1. A method of preventing or treating a cardiac condition in a mammal, the method comprising administering a therapeutically effective amount of an inhibitor of miR-1 to said mammal.

2. The method of claim 1, wherein the cardiac condition is selected from the group consisting of cardiac arrhythmia, myocardial infarction, myocardial ischemia, angina, and coronary artery disease.

3. The method of claim 2, wherein the arrhythmia is a widening of the QRS complex and a prolonged QT interval or a phase II arrhythmia.

4. The method of claim 1, wherein the inhibitor of miR-1 is a 2′-O-methyl-modified antisense oligoribonucleotide (AMO) specific to miR-1.

5. The method of claim 1, wherein miR-1 has the nucleic acid sequence set forth in SEQ ID NO:1.

6. The method of claim 4, wherein the inhibitor of miR-1 is the exact antisense of the mature miR-1 mRNA sequence.

7. The method of claim 4, wherein the AMO has the nucleic acid sequence set forth in SEQ ID NO:13.

8. The method of claim 1, wherein the inhibitor is delivered prior to the onset of the cardiac condition.

9. The method of claim 1, wherein the inhibitor is delivered after the onset of the cardiac condition.

10. The method of claim 1, wherein the mammal is a human.

11. A method of diagnosing a cardiac condition in a mammal, the method comprising measuring the expression level of miR-1 in the mammal and comparing the expression level to a standard miR-1 level, wherein an increase in miR-1 expression level compared to the standard level in the mammal indicates the mammal has a cardiac condition.

12. The method of claim 11, wherein an increase of approximately 2.8-fold or more of miR-1 level indicates that the mammal has a cardiac condition.

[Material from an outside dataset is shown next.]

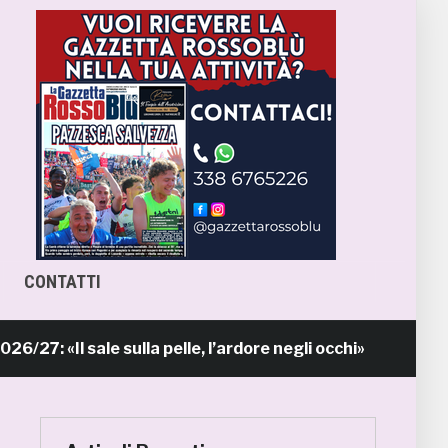
CONTATTI
Il sale sulla pelle, l’ardore negli occhi»
P
18 ore fa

13. The method of claim 11, wherein measuring the expression level of miR-1 comprises performing a reverse transcription polymerase chain reaction of miR-1 using a total RNA sample from the mammal.

14. The method claim 11, wherein the cardiac condition is selected from the group consisting of cardiac arrhythmia, myocardial infarction, myocardial ischemia, angina, and coronary artery disease.

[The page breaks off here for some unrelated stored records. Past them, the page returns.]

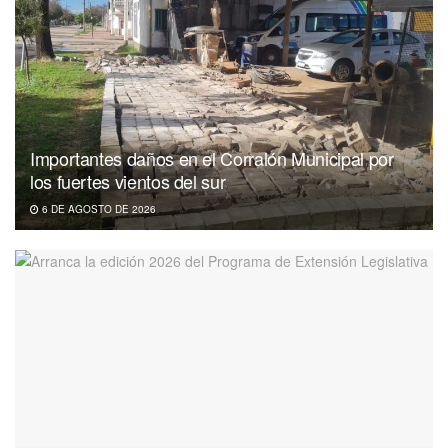
Importantes daños en el Corralón Municipal por
los fuertes vientos del sur
6 DE AGOSTO DE 2026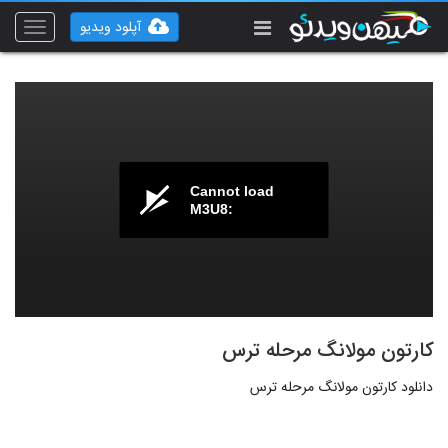
آپلود ویدیو
Toggle
vigation
Cannot load
M3U8:
کارتون مولانگ مرحله ترس
دانلود کارتون مولانگ مرحله ترس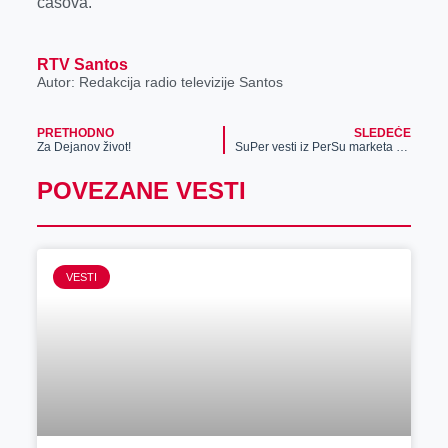
časova.
RTV Santos
Autor: Redakcija radio televizije Santos
PRETHODNO
SLEDEĆE
Za Dejanov život!
SuPer vesti iz PerSu marketa – Preko 1000 uvek super cena!
POVEZANE VESTI
VESTI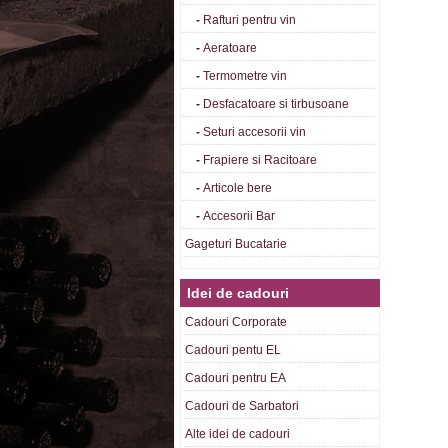
-
Rafturi pentru vin
-
Aeratoare
-
Termometre vin
-
Desfacatoare si tirbusoane
-
Seturi accesorii vin
-
Frapiere si Racitoare
-
Articole bere
-
Accesorii Bar
Gageturi Bucatarie
Idei de cadouri
Cadouri Corporate
Cadouri pentu EL
Cadouri pentru EA
Cadouri de Sarbatori
Alte idei de cadouri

15. The method of claim 11, wherein the arrhythmia is a widening of the QRS complex and a prolonged QT interval or phase II arrhythmia.

16. The method of claim 11, wherein miR-1 has the nucleic acid sequence set forth in SEQ ID NO:1.

17. The method of claim 11, wherein the mammal is a human.

18. The method of claim 11, wherein the method of diagnosing is performed prior to the onset of any overt symptoms of the cardiac conditions occurring.

19. The method of claim 11, wherein the method of diagnosing is performed after the onset of any overt symptoms of the cardiac condition occurring.

20. A method of inducing a cardiac condition in a mammal, the method comprising administering miR-1 to the cardiovascular system of the mammal in an amount effective to induce a cardiac condition.

21. The method of claim 20, wherein the mammal is a rat.

22. The method of claim 21, wherein the miR-1 has the nucleic acid sequence set forth in SEQ ID NO:2.

23. A method of preventing or treating a cardiac condition in a mammal, the method comprising administering a therapeutically effective amount of a compound that increases the expression of GJAI and KCNJ2.

24. An isolated nucleic acid, said nucleic acid having the sequence set forth in SEQ ID NOS:12 or 13.